Among many other distinctions, including years of ministerial service in the Conservative governments of the 1980s and 1990s, Lady Trumpington was mayor of Cambridge and steward of Folkestone race course. During the war she worked at Bietchley Park, where she found cigarettes a great aid to concentration when she was on night shift. She has a gift for plain speaking, and for seeing things from the point of view of a sensible member of the public. It is impossible to imagine her succumbing to the priggish fanaticism of the legislators in the Welsh Assembly and at Westminster who yearn to do us good by decreeing where we can and cannot smoke.

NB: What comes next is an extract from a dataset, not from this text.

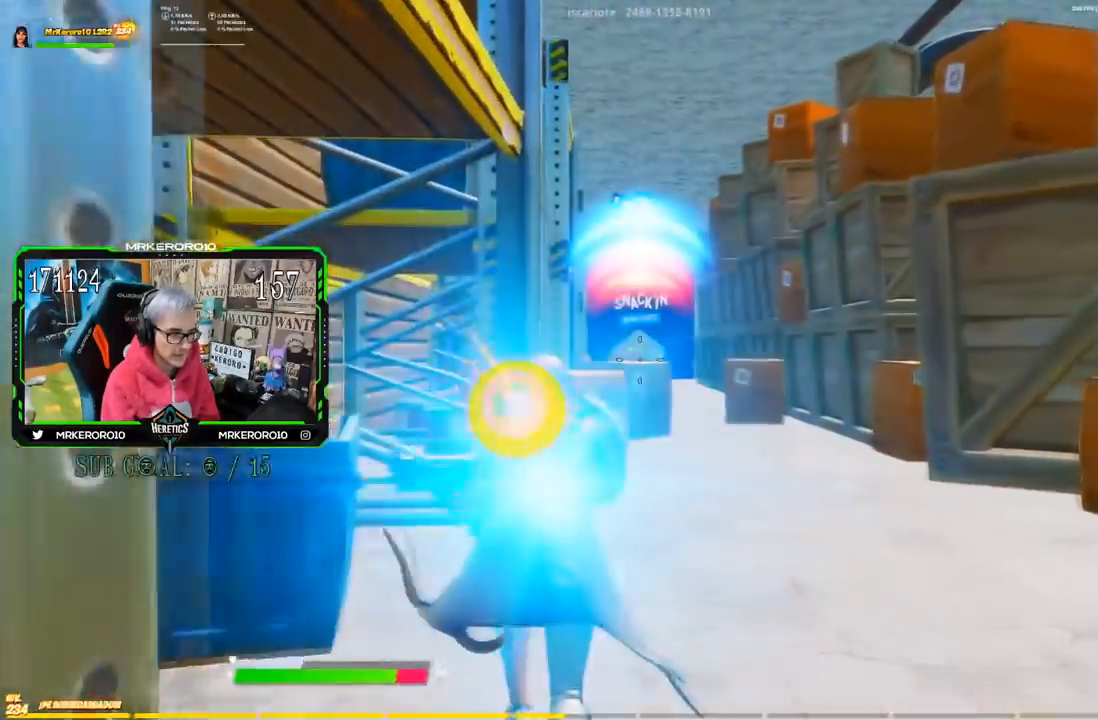
Gameplay with a controller (PlayStation layout); each line is a JSON object with the inputs held at the frame after it. "button_events" lists button changes between this image and that frame as [ms after this image, input, new state], when the widget could be followed in between (sticks are given only as held states).
{"buttons": ["L2", "R2"], "left_stick": "right", "right_stick": "center", "button_events": [[234, "L2", "down"], [334, "R2", "down"]]}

Yet in one respect Lady Trumpington disappointed me. When I put it to her that there is an overwhelming case for reducing the rates of duty on tobacco and alcohol, which bear with extreme severity on a large part of the working class and turn millions of people into law-breakers, she reacted with circumspection: 'They're very important from a taxation point of view. I think you've got to be a little bit careful.' Oliver Letwin, the shadow Chancellor of the Exchequer, gave a similarly cautious response last week, when questioned after delivering a speech to the Politeia think tank about the need to simplify the tax system. He could envisage no more than a 5 to 10 per cent cut in duty.

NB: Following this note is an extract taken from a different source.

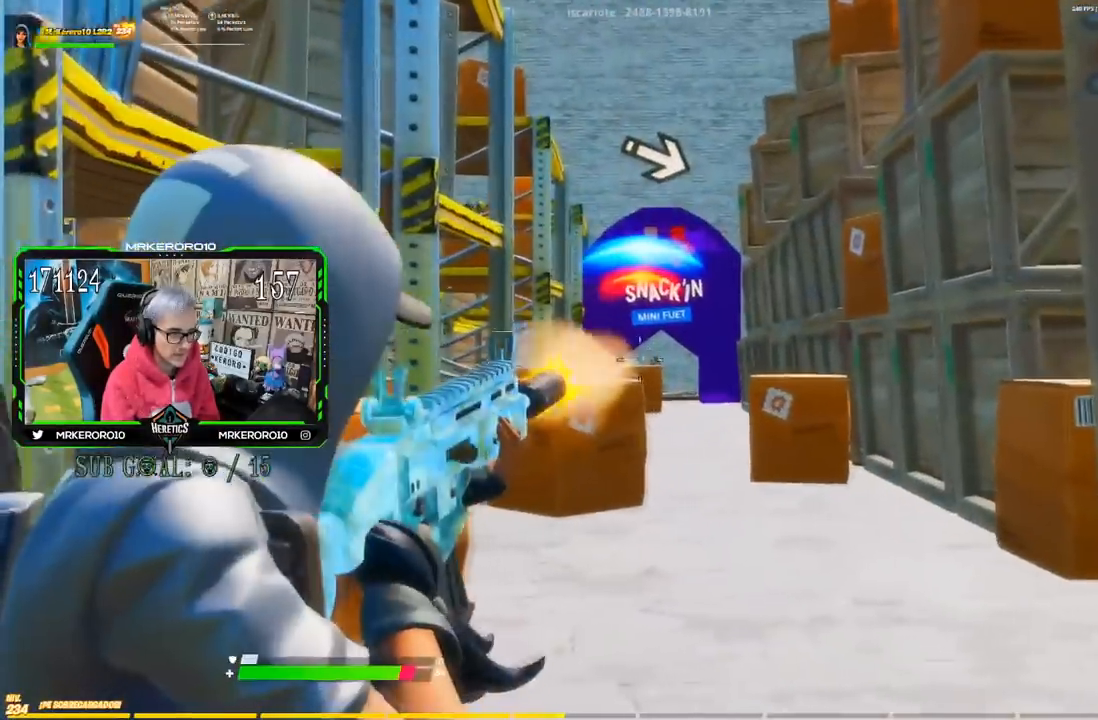
{"buttons": ["L2", "R2"], "left_stick": "up-right", "right_stick": "center", "button_events": [[233, "R2", "up"], [334, "R2", "down"]]}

Lady Trumpington and Mr Letwin have not properly applied their great minds to this subject. They fail to see that the extortionate cost of drink and tobacco — extortionate, that is, to anyone on a small income who feels in need of these traditional pleasures — has encouraged a large part of our youth to turn to other, far more noxious drugs. Pubs close down while drugdealers thrive. Many young lads and lasses also mock official disapproval of alcohol by indulging in the fashionable sport of bingedrinking in cavernous new clubs.
The high cost of smoking and drinking has led to smuggling on a stupendous scale: perhaps a third of the cigarettes smoked in this country, and 70 per cent of hand-rolled tobacco, have escaped UK duty. Law-abiding retailers have been placed in an impossible position. Is it too much to hope that when Mr Letwin has finished constructing his brilliant intellectual framework for a fairer tax system, he will win the next general election for the Conservatives by promising to reduce excise duties to the civilised levels found in our continental neighbours?